If one looked at Amash’s voting record, one can see that he doesn’t always vote with the GOP.  This is partly because Amash prides himself on being a libertarian and a constitutionalist, but it also has to do with the fact that the 3rd Congressional seat has been a fairly safe seat for Republicans for several decades.

In the interview with Amash, he doesn’t really challenge the two-party system, rather he says that people just need to be more engaged and more educated about the political process. In the end, Amash believes that representative democracy works and that is what he wants to demonstrate as a political independent.

These sentiments by Amash are, in my opinion, naive, since they don’t take into account just how corrupt the political system is. Here is a short assessment of democracy in the US from the late historian Howard Zinn.

This brief assessment from Howard Zinn, is explored in great detail by the political scholar Sheldon Wolin, in his book, Democracy Incorporated: Managed Democracy and the Specter of Inverted Totalitarianism. Wolin states:

The United States has become the showcase of how democracy can be managed without appearing to be suppressed. This has come about, not through a Leader’s imposing his will or the state’s forcibly eliminating opposition, but through certain developments, notably in the economy, that promoted integration, rationalization, concentrated wealth, and a faith that virtually any problem – from health care to political crisis, even faith itself – could be managed, that it, subjected to control, predictability, and cost-effectiveness in the delivery of a product.

Wolin goes on to talk about the function of elections within this managed democracy, saying:

If the main purpose of elections is to serve up pliant legislators for lobbyists to shape, such a system deserves to be called “misrepresentative or clientry government.” It is, at one and the same time, a powerful contributing factor to the depoliticization of the citizenry, as well as reason for characterizing the system as one of antidemocracy.

One addition observation from Wolin, is worth citing.

Unlike the Nazis, who may accurately be described as control freaks obsessed by the need to rule everything, American rulers prefer to manage the population as would a corporate CEO, manipulatively, alternately soothing and dismissive, relying on the powerful resources of mass communications and the techniques of the advertising and public opinion industries.
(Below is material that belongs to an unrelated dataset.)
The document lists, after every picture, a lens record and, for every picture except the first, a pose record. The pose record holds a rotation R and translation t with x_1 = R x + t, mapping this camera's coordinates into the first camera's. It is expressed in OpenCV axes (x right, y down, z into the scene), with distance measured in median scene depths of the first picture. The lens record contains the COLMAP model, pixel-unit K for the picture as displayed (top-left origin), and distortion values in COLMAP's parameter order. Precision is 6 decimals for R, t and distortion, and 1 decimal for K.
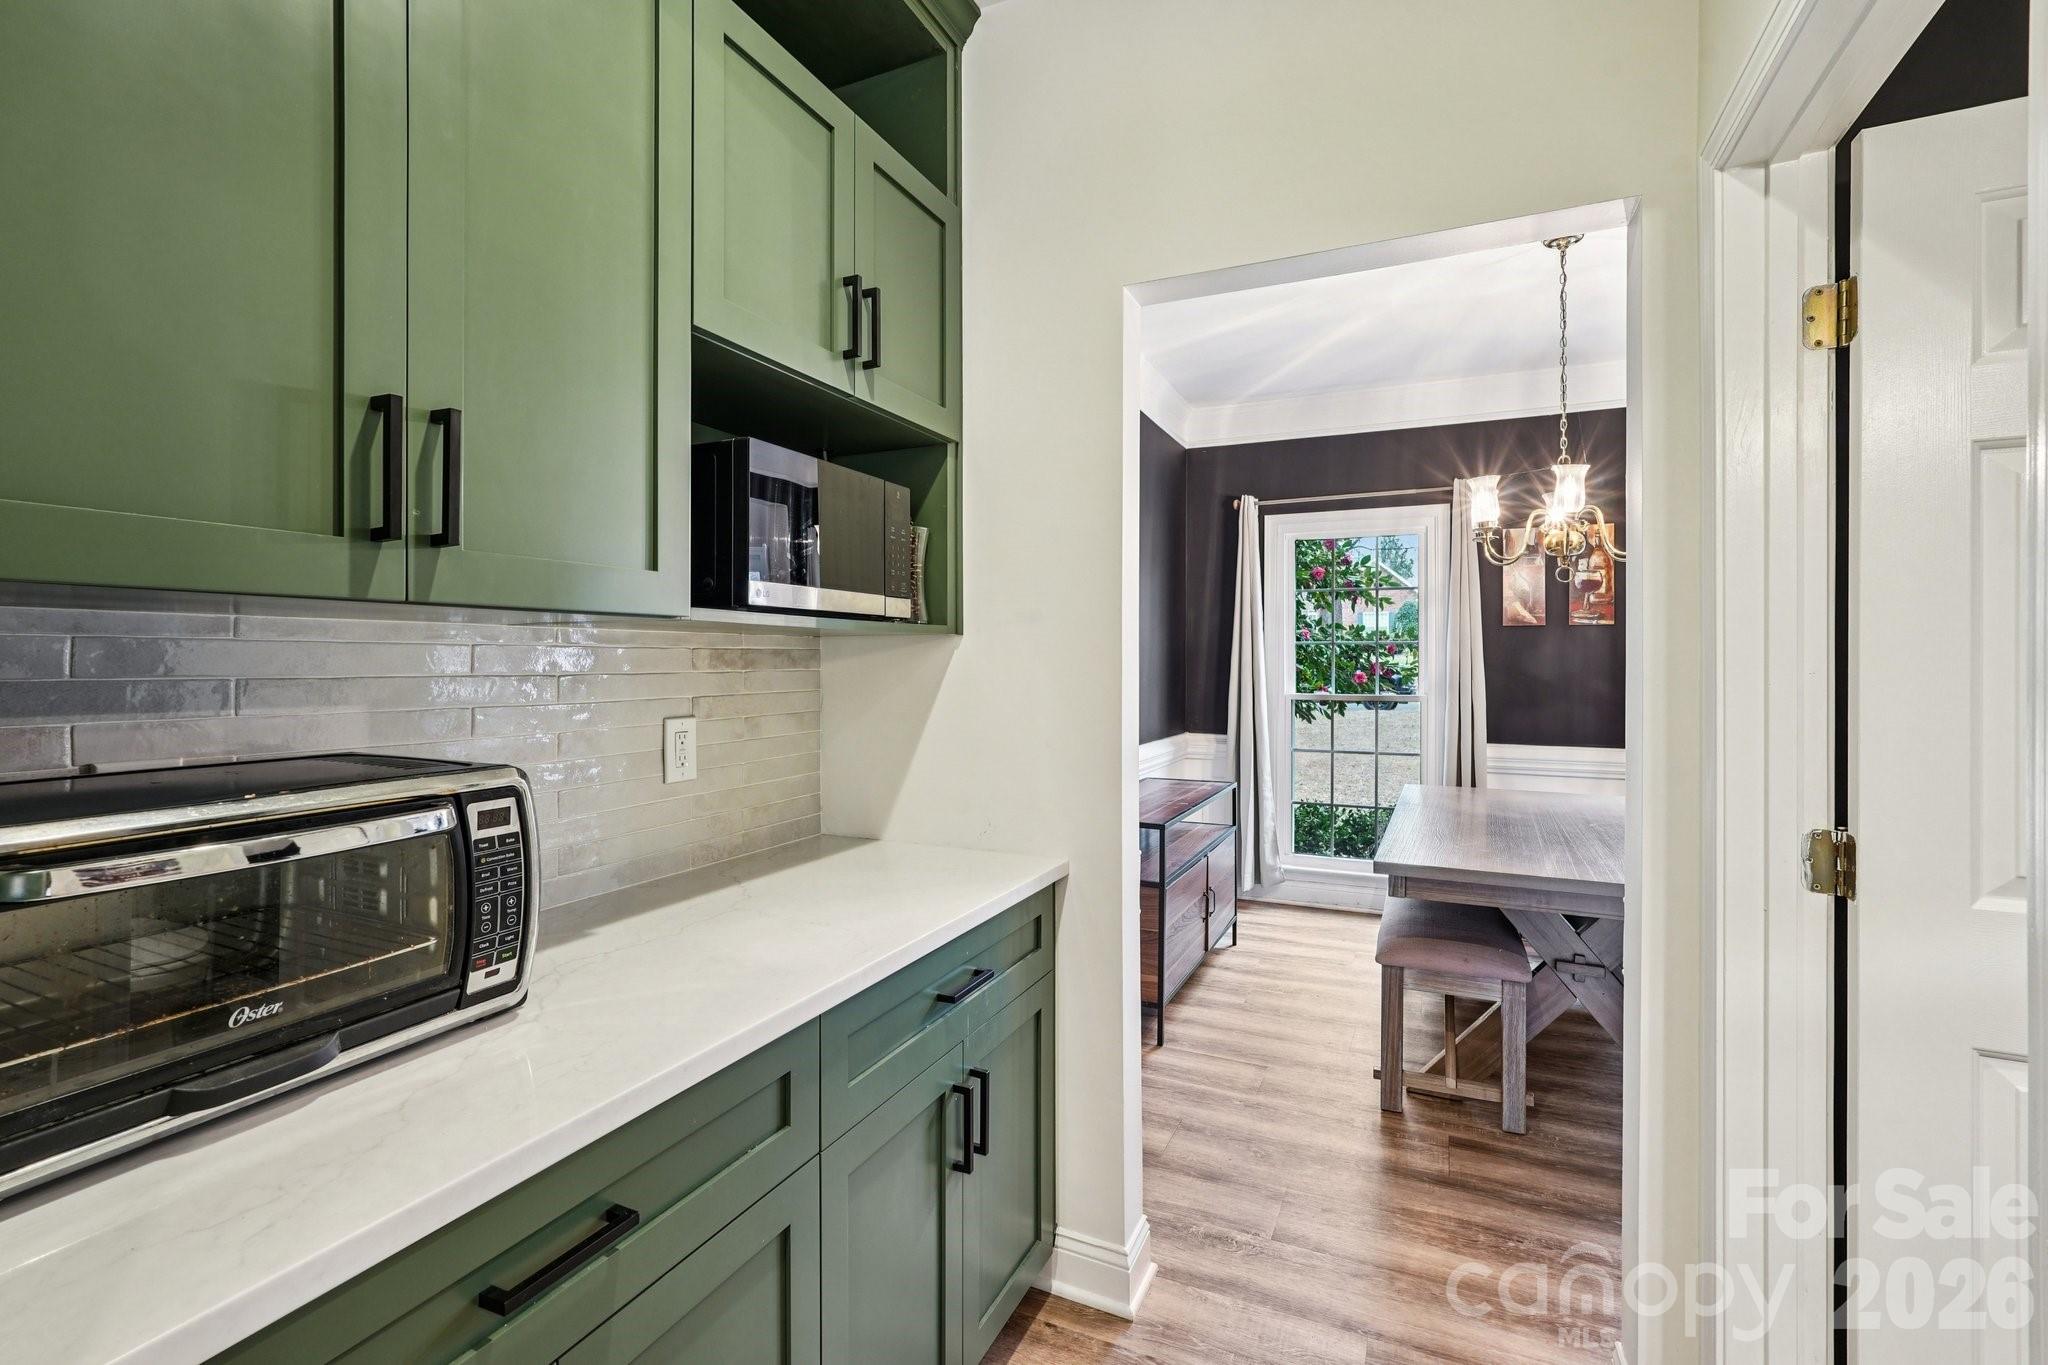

The last point by Wolin, echoes the analysis of Alex Carey, author of the book, Taking the Risk Out of Democracy: Corporate Propaganda versus Freedom and Liberty. Carey  makes the following observation about the 20th Century:

The twentieth century has been characterized by three developments of great political importance: the growth of democracy, the growth of corporate power, and the growth of corporate propaganda as a means of protecting corporate power against democracy.

Carey’s point is spot on, as it relates to the United States, even before Citizens United. It is important to recognize that powerful class interests have always dictated the US political system, whether it was the capitalist class directly running for office or having proxies (candidates) run for office in order to represent their interests.
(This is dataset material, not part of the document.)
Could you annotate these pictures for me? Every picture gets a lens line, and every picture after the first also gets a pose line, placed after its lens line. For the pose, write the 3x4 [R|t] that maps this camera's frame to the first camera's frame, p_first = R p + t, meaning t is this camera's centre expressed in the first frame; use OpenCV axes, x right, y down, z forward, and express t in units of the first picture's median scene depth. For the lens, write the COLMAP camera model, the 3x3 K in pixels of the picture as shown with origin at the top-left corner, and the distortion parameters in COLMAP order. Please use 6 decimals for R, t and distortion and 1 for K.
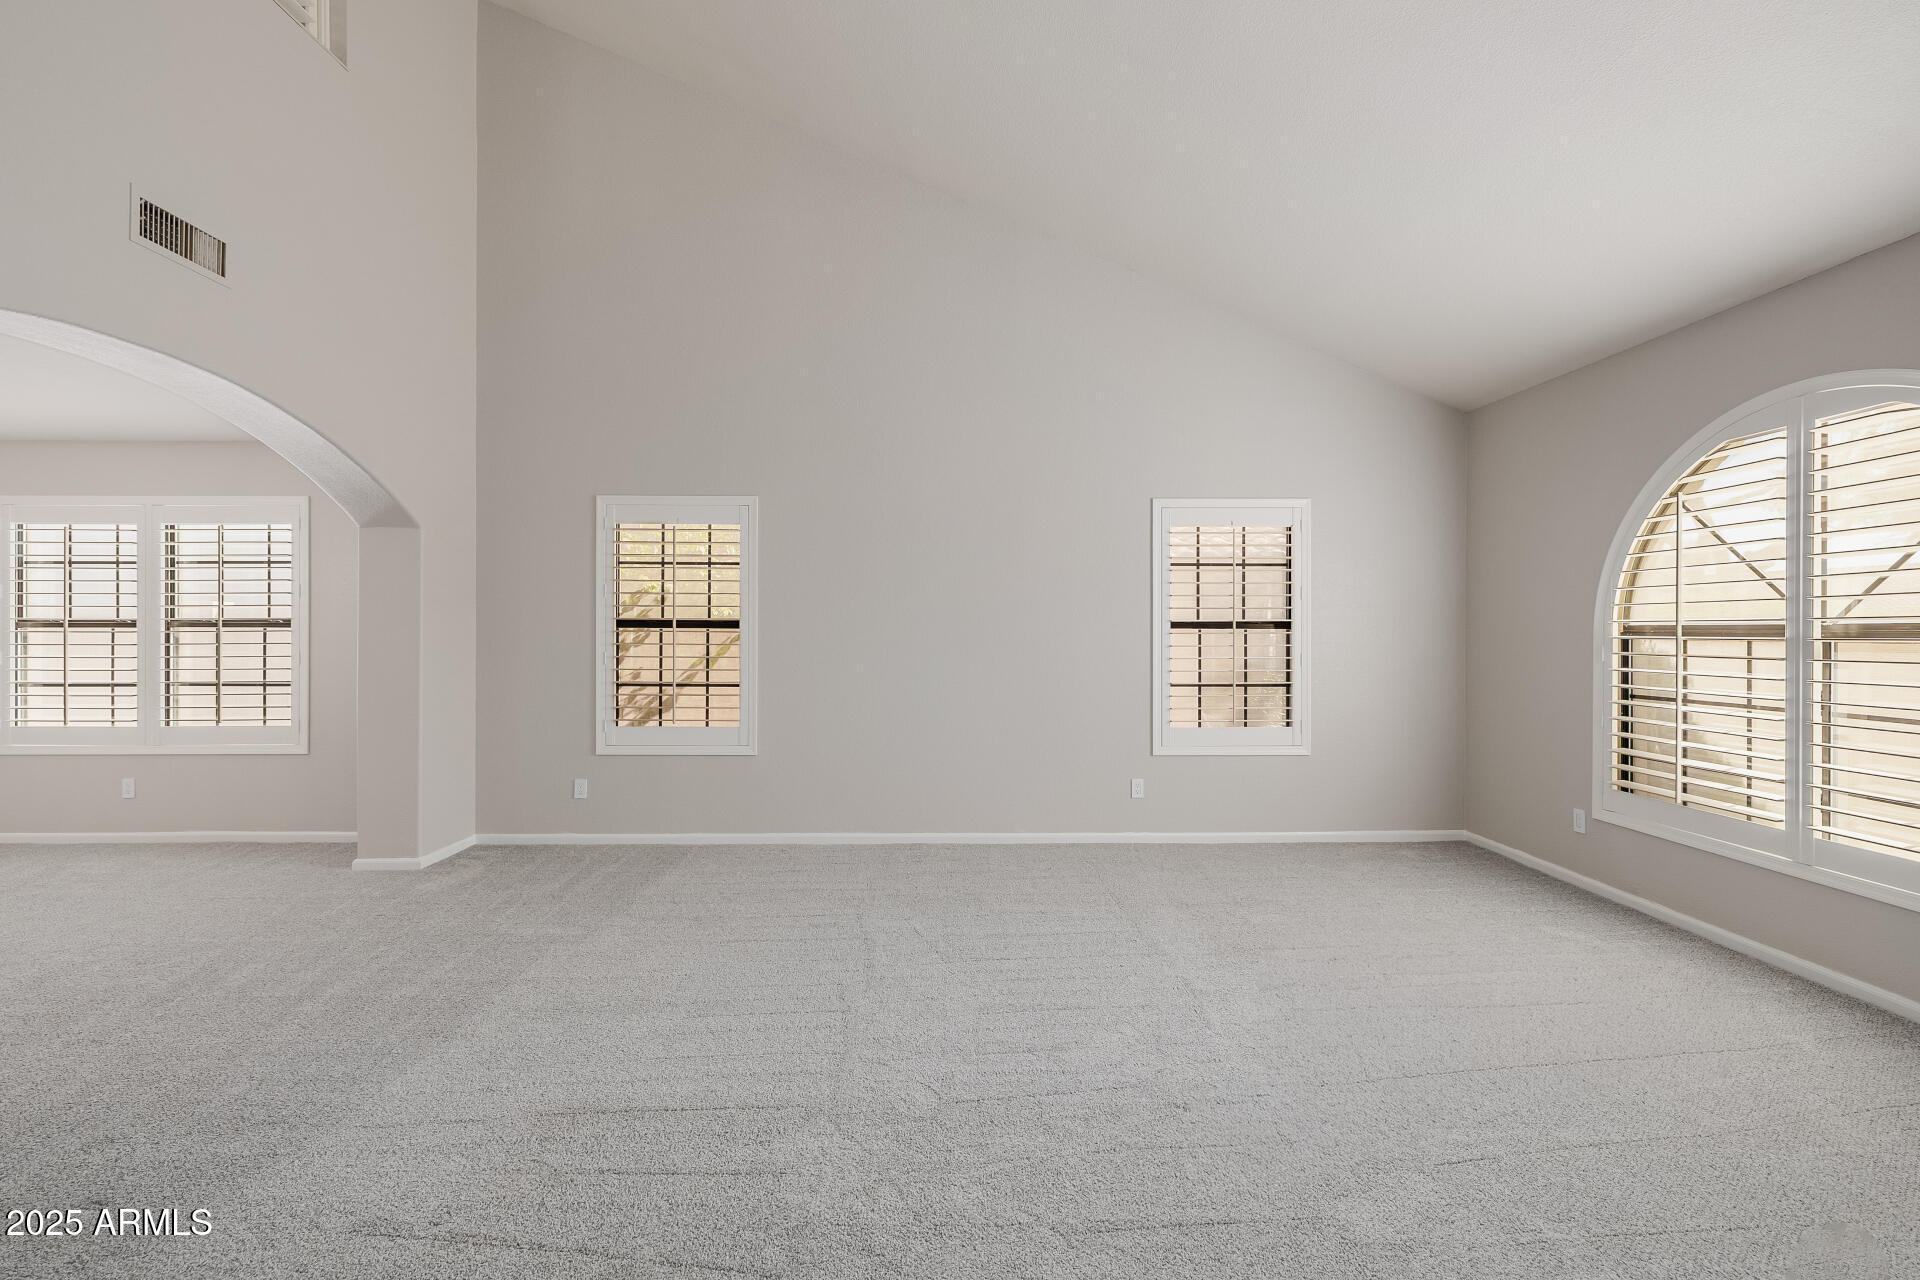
lens RADIAL K [[808.3, 0, 951.5], [0, 808.3, 642.6], [0, 0, 1]] dist [-0.003169, 0.000818]
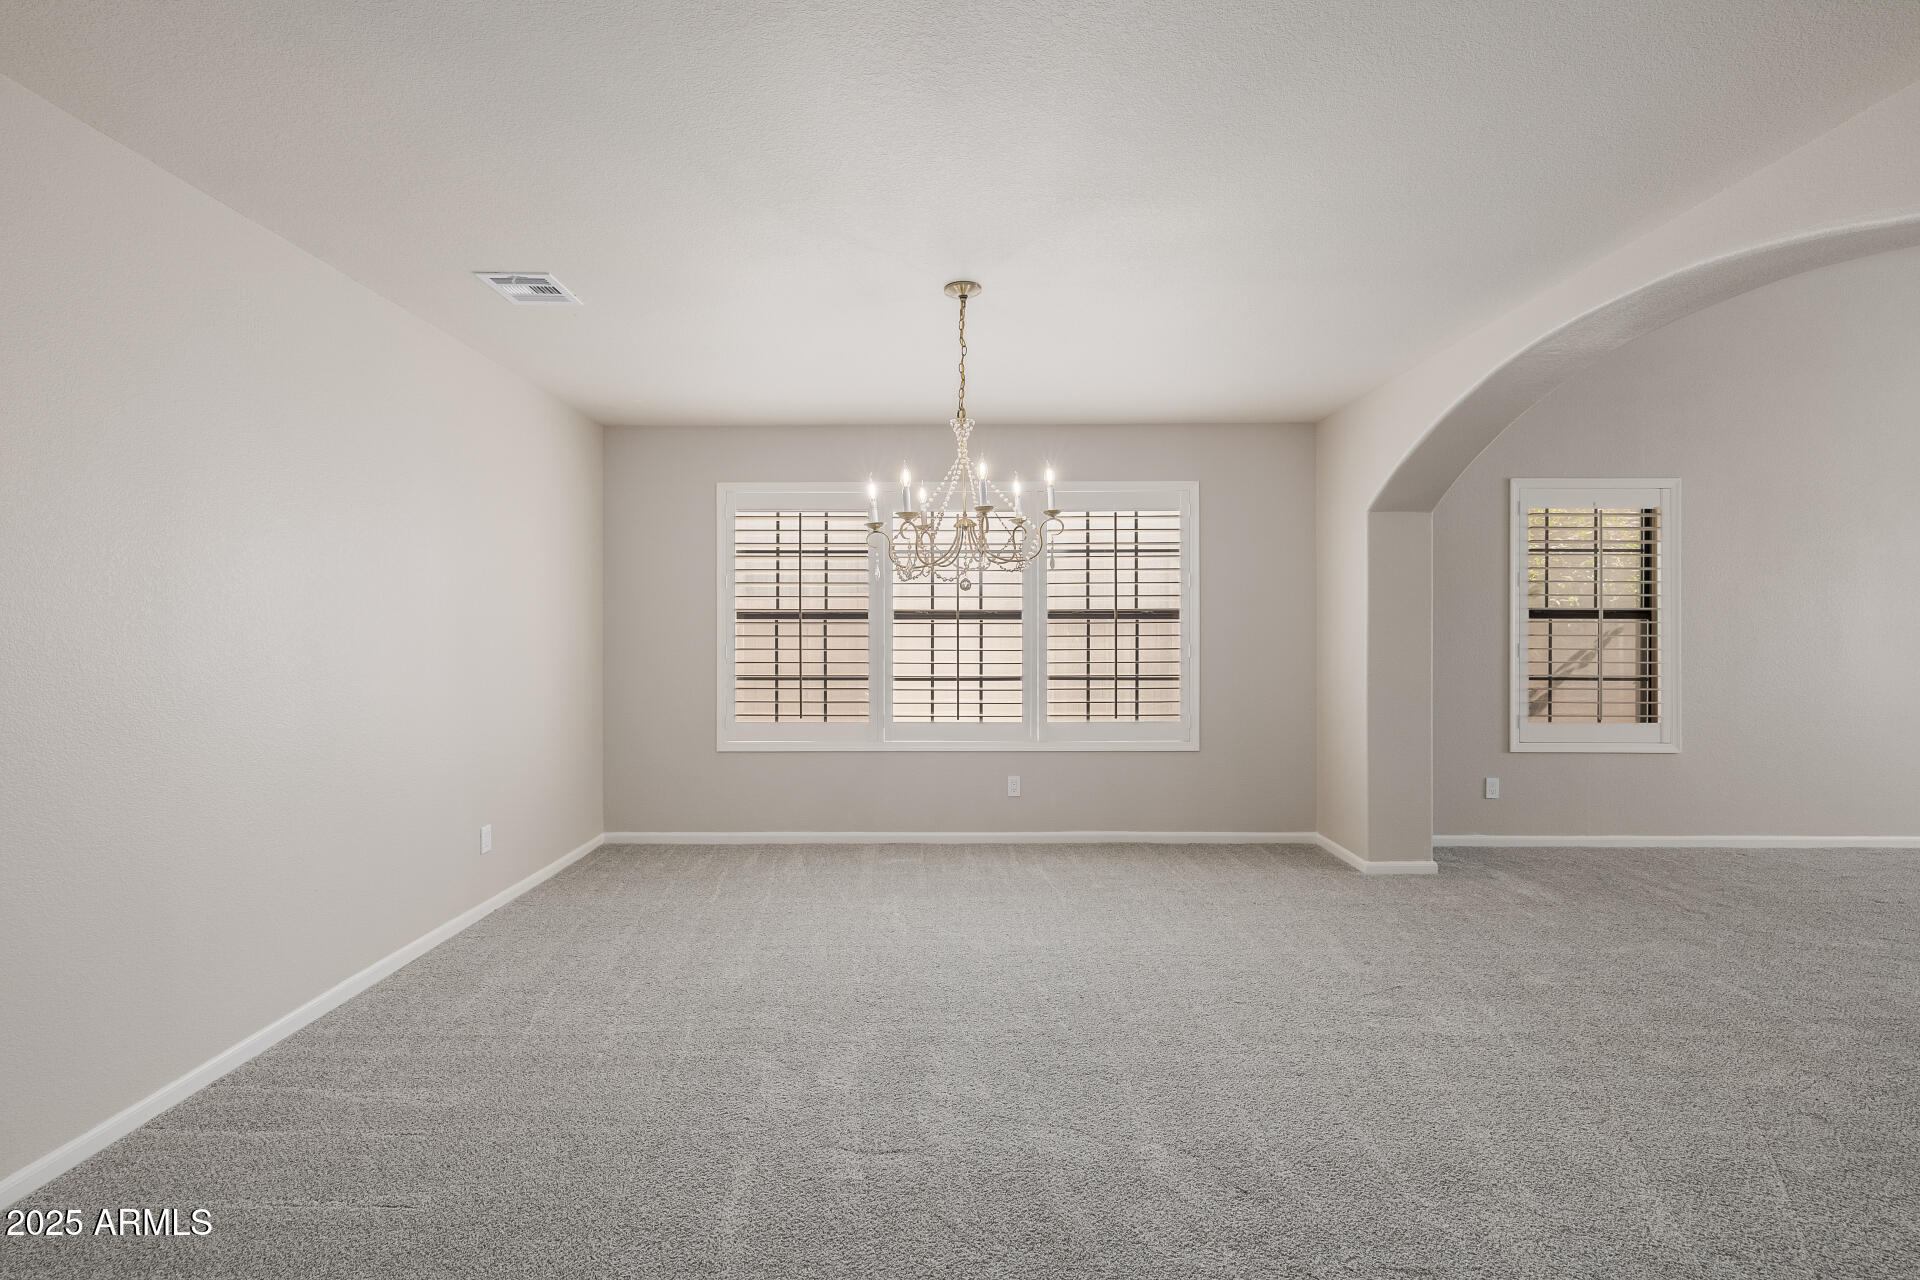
lens RADIAL K [[847.9, 0, 958.5], [0, 847.9, 639.6], [0, 0, 1]] dist [0.004913, 0.000208]
pose [[0.999667, -0.001932, -0.025719, -0.720397], [0.002099, 0.999977, 0.006461, -0.000730], [0.025706, -0.006513, 0.999648, -0.009412]]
If Amash thinks that by simply leaving the GOP that he will now have a greater opportunity to change the political system, then he is delusional. Granted, the US political system needs to be radically altered. In fact, one could argue that what needs to change is an entirely new system of governance, one that is based upon self-governance and direct democracy.

As long as we submit to being governed, especially by representatives, the state will shift back and forth as needed between majority rule and tyranny – two expressions of the same basic principle.

We need to develop better forms of governance, forms that are rooted in cooperation, autonomy and radical self-determination. Developing such radical forms of direct democracy are urgently needed. In a globalized world, democracy is simply the operating system of the gated community promising equality and self-determination while legitimizing repression and xenophobia.